§ EXERCISE DETAILS: Every line that includes the word "CROSS" needs to be copied from the listing.

§ RECORDS TO USE:
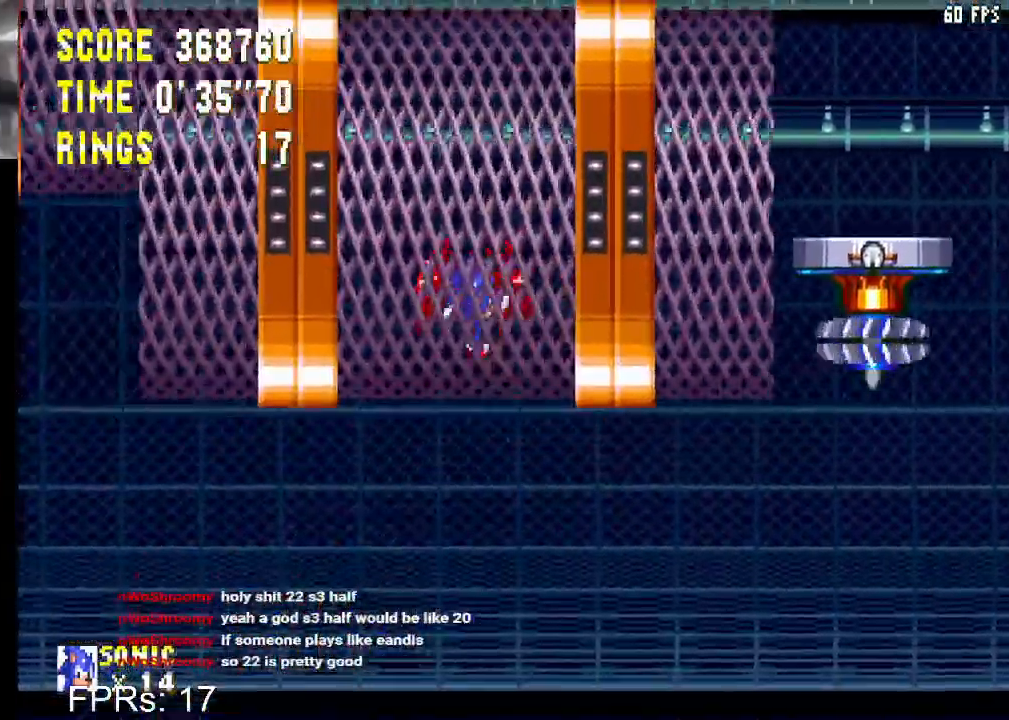
{"buttons": [], "left_stick": "center", "right_stick": "center", "events": [[100, "DPAD_LEFT", "down"], [467, "DPAD_LEFT", "up"]]}
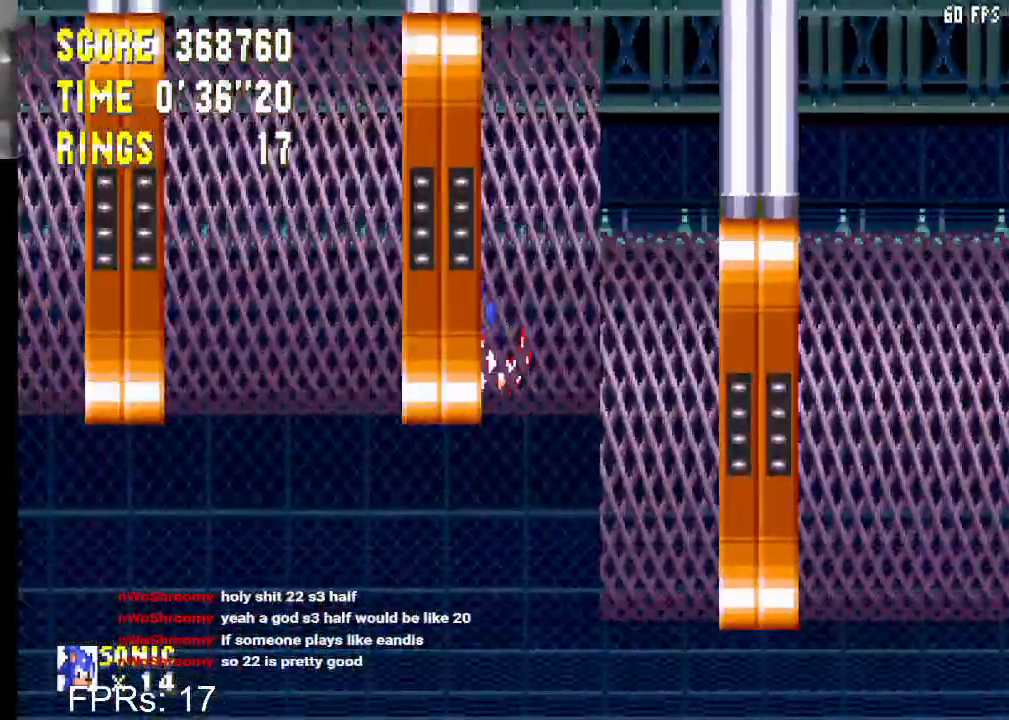
{"buttons": ["DPAD_LEFT"], "left_stick": "center", "right_stick": "center", "events": [[200, "DPAD_LEFT", "down"]]}
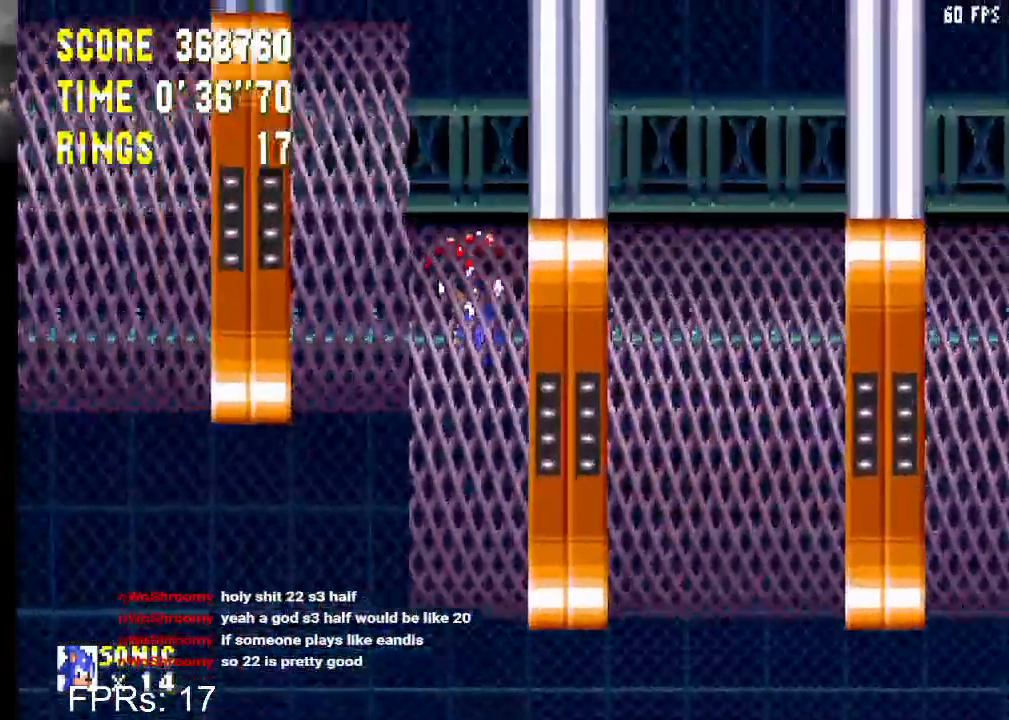
{"buttons": ["DPAD_LEFT"], "left_stick": "center", "right_stick": "center", "events": [[167, "DPAD_LEFT", "up"], [300, "DPAD_LEFT", "down"]]}
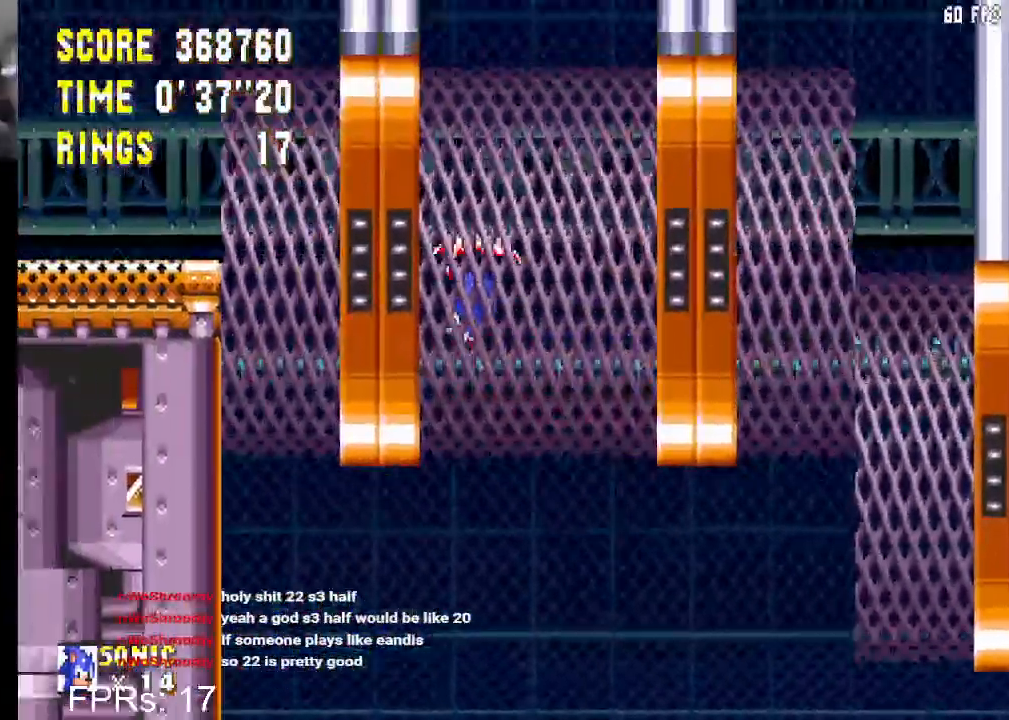
{"buttons": ["DPAD_LEFT"], "left_stick": "center", "right_stick": "center", "events": [[217, "DPAD_LEFT", "up"], [317, "DPAD_LEFT", "down"]]}
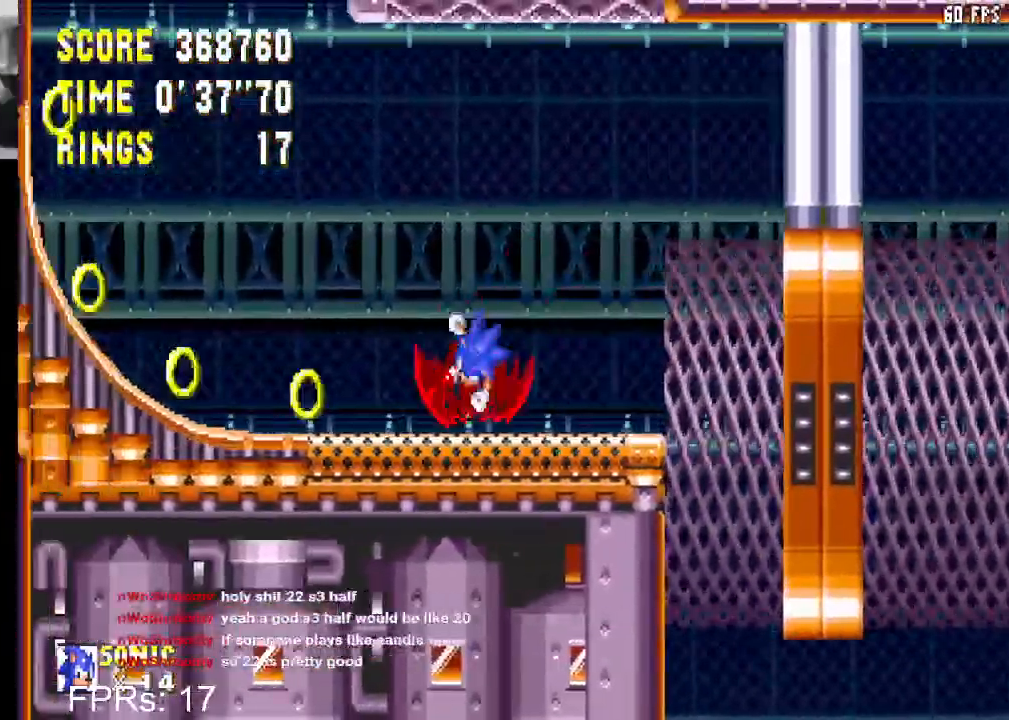
{"buttons": ["DPAD_LEFT"], "left_stick": "center", "right_stick": "center", "events": [[117, "CROSS", "down"], [167, "CROSS", "up"], [250, "CROSS", "down"], [317, "CROSS", "up"]]}
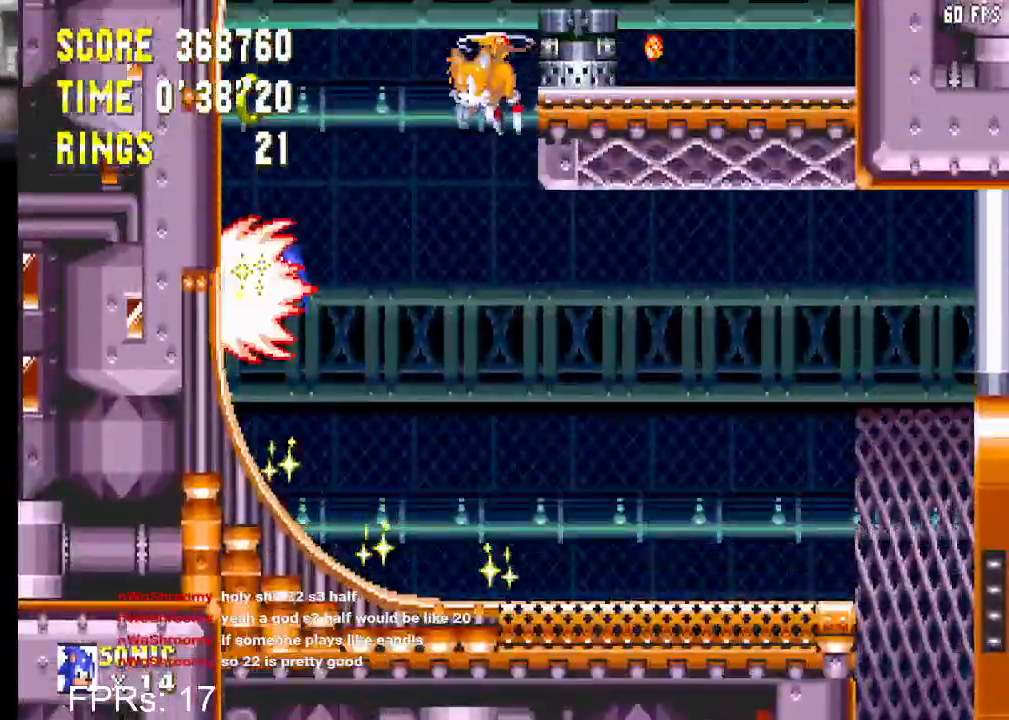
{"buttons": ["DPAD_LEFT"], "left_stick": "center", "right_stick": "center", "events": []}
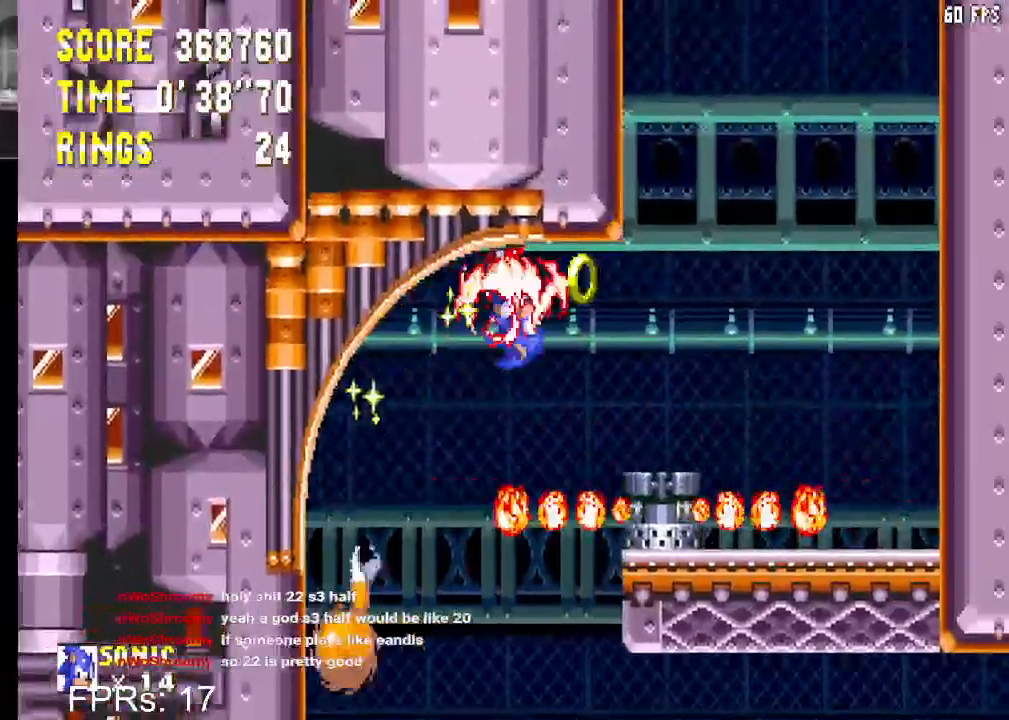
{"buttons": [], "left_stick": "center", "right_stick": "center", "events": [[33, "CROSS", "down"], [100, "CROSS", "up"], [400, "DPAD_LEFT", "up"]]}
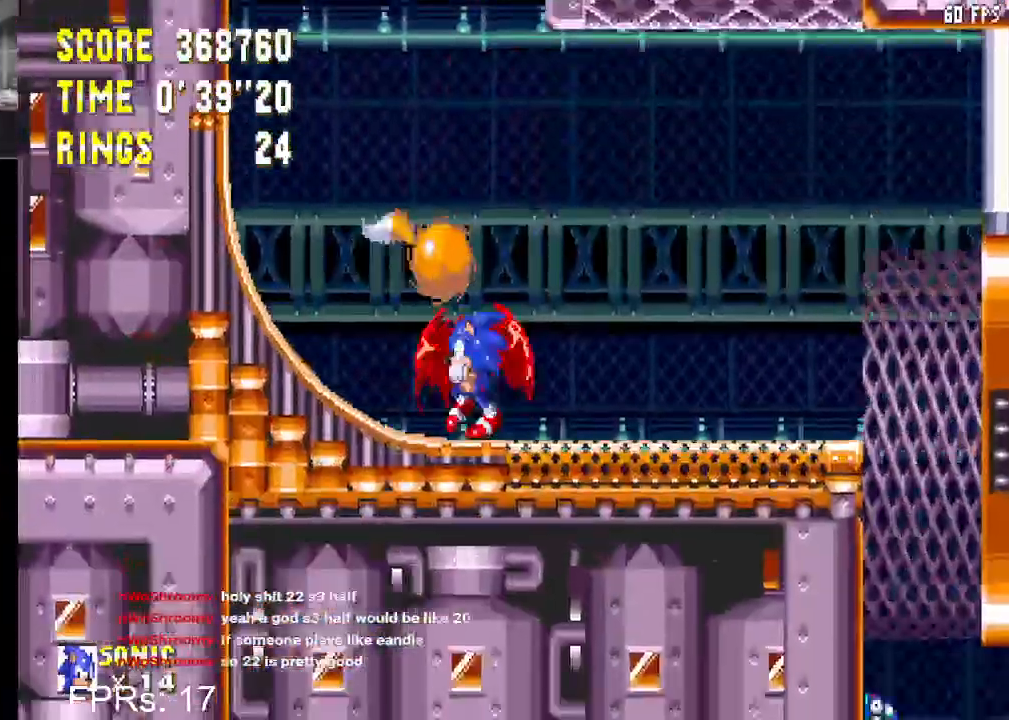
{"buttons": ["DPAD_LEFT"], "left_stick": "center", "right_stick": "center", "events": [[33, "DPAD_RIGHT", "down"], [67, "DPAD_RIGHT", "up"], [150, "CROSS", "down"], [150, "DPAD_LEFT", "down"], [183, "CROSS", "up"], [250, "CROSS", "down"], [333, "CROSS", "up"]]}
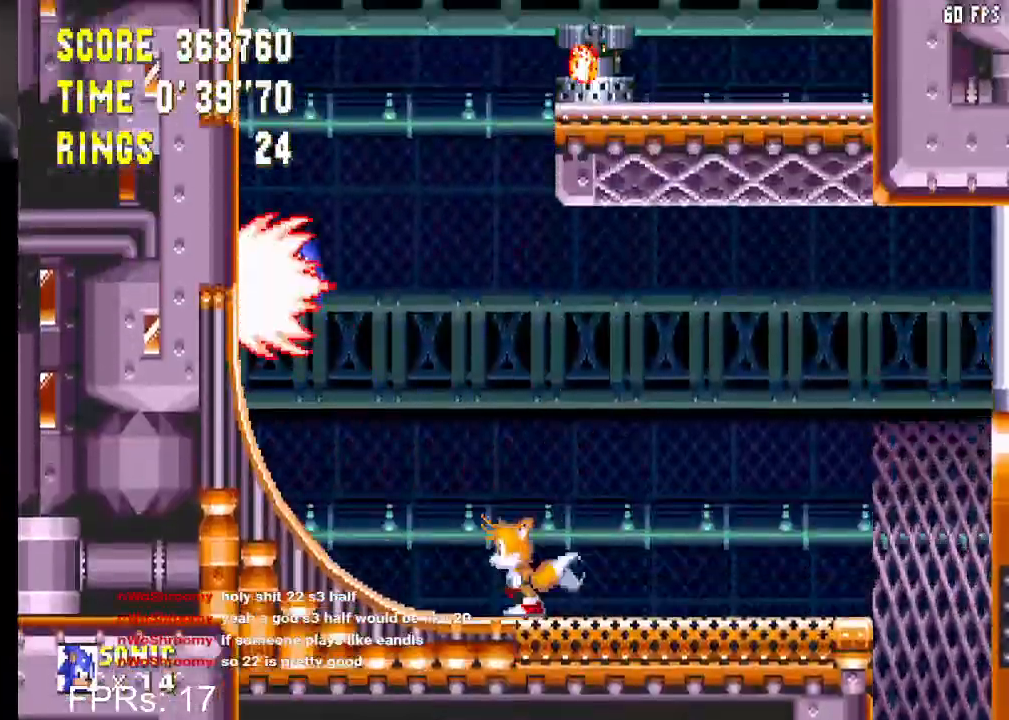
{"buttons": ["DPAD_LEFT"], "left_stick": "center", "right_stick": "center", "events": []}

§ ANSWER FOR THE TASK:
{"buttons": ["DPAD_LEFT"], "left_stick": "center", "right_stick": "center", "events": [[117, "CROSS", "down"], [167, "CROSS", "up"], [250, "CROSS", "down"], [317, "CROSS", "up"]]}
{"buttons": [], "left_stick": "center", "right_stick": "center", "events": [[33, "CROSS", "down"], [100, "CROSS", "up"], [400, "DPAD_LEFT", "up"]]}
{"buttons": ["DPAD_LEFT"], "left_stick": "center", "right_stick": "center", "events": [[33, "DPAD_RIGHT", "down"], [67, "DPAD_RIGHT", "up"], [150, "CROSS", "down"], [150, "DPAD_LEFT", "down"], [183, "CROSS", "up"], [250, "CROSS", "down"], [333, "CROSS", "up"]]}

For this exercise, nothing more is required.